Name: Richard Oliver Postgate (April 1925-Dec 2008)
Tribunal: NA. Did not register a conscientious objector in the prescribed way.
Court Martial: 1942
Sentence: 3 months in prison then land work
Image: Stella Bowen: Oliver Postgate, 1934. Oil on compressed card. Via Wikimedia Commons.
Childhood
Born in 1925 into a prominent socialist household. His mother Daisy (nee Lansbury) was a suffragette. His father Raymond was a Communist member until the British party subordinated itself to the Bolsheviks to supremacy in 1922. Raymond was by World War 2 editing Tribune, the Labour Party magazine. After growing up in Finchley, Oliver attended Dartington Hall School in Devon, a progressive institution where students were encouraged to develop their own curriculum.

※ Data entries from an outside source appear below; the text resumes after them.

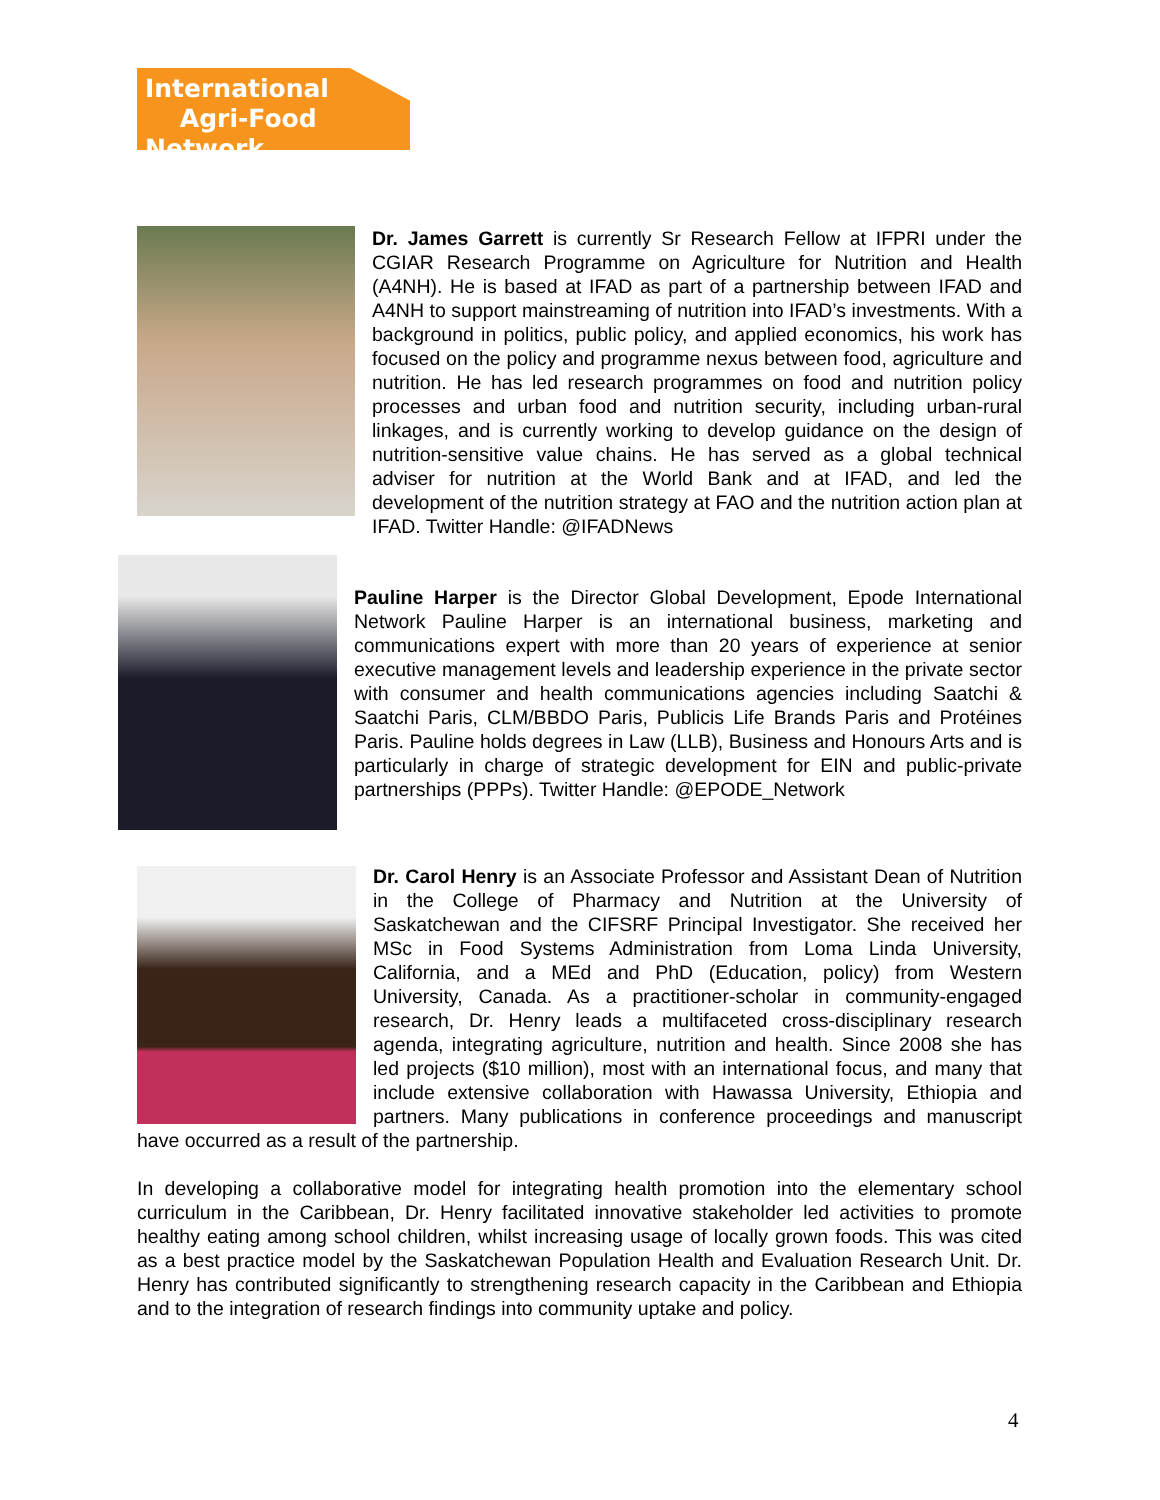International
Agri-Food Network
Dr. James Garrett is currently Sr Research Fellow at IFPRI under the CGIAR Research Programme on Agriculture for Nutrition and Health (A4NH). He is based at IFAD as part of a partnership between IFAD and A4NH to support mainstreaming of nutrition into IFAD’s investments. With a background in politics, public policy, and applied economics, his work has focused on the policy and programme nexus between food, agriculture and nutrition. He has led research programmes on food and nutrition policy processes and urban food and nutrition security, including urban-rural linkages, and is currently working to develop guidance on the design of nutrition-sensitive value chains. He has served as a global technical adviser for nutrition at the World Bank and at IFAD, and led the development of the nutrition strategy at FAO and the nutrition action plan at IFAD. Twitter Handle: @IFADNews
Pauline Harper is the Director Global Development, Epode International Network Pauline Harper is an international business, marketing and communications expert with more than 20 years of experience at senior executive management levels and leadership experience in the private sector with consumer and health communications agencies including Saatchi & Saatchi Paris, CLM/BBDO Paris, Publicis Life Brands Paris and Protéines Paris. Pauline holds degrees in Law (LLB), Business and Honours Arts and is particularly in charge of strategic development for EIN and public-private partnerships (PPPs). Twitter Handle: @EPODE_Network
Dr. Carol Henry is an Associate Professor and Assistant Dean of Nutrition in the College of Pharmacy and Nutrition at the University of Saskatchewan and the CIFSRF Principal Investigator. She received her MSc in Food Systems Administration from Loma Linda University, California, and a MEd and PhD (Education, policy) from Western University, Canada. As a practitioner-scholar in community-engaged research, Dr. Henry leads a multifaceted cross-disciplinary research agenda, integrating agriculture, nutrition and health. Since 2008 she has led projects ($10 million), most with an international focus, and many that include extensive collaboration with Hawassa University, Ethiopia and partners. Many publications in conference proceedings and manuscript have occurred as a result of the partnership.
In developing a collaborative model for integrating health promotion into the elementary school curriculum in the Caribbean, Dr. Henry facilitated innovative stakeholder led activities to promote healthy eating among school children, whilst increasing usage of locally grown foods. This was cited as a best practice model by the Saskatchewan Population Health and Evaluation Research Unit. Dr. Henry has contributed significantly to strengthening research capacity in the Caribbean and Ethiopia and to the integration of research findings into community uptake and policy.
4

He went on to study art in Kingston, and joined the Home Guard when war broke out
Conscientious Objection
Oliver Postgate was called up in 1942. He did not join the register of conscientious objectors but rather attended medical examination, then reported to the Army in Windsor whereupon he stated his refusal. He was detained and court martialled, serving a prison term as a result before being sent to do land work until the end of the war.
Postgate's father Raymond had been a conscientious objector in the First World War. According to cultural historian Matthew Street speaking on BBC Radio 4's Great Lives), father and son nevertheless disagreed about Oliver's decision.
After World War II, Postgate volunteered in occupied Germany in orphanages helping to ensure children were fed.
After the war
It was some time after the war that Postgate would become famous for puppetry and animation for children's television. After continuing his education, he met and married Prudence "Prue" Myers as his telveision career was burgeoning in 1957. As well as becoming stepfather to Prue's three children, they had three children together.
Postgate began collaborating with Peter Firmin. Together they developed beloved characters including Ivor the Engine (1976), Noggin the Nog (1959), the Clangers (1969), and Bagpuss (1974), which is thought by many to be the best ever children television character.
Postgate also helped campaign against nuclear weapons, creating the pamphlet The writing on the sky (1982).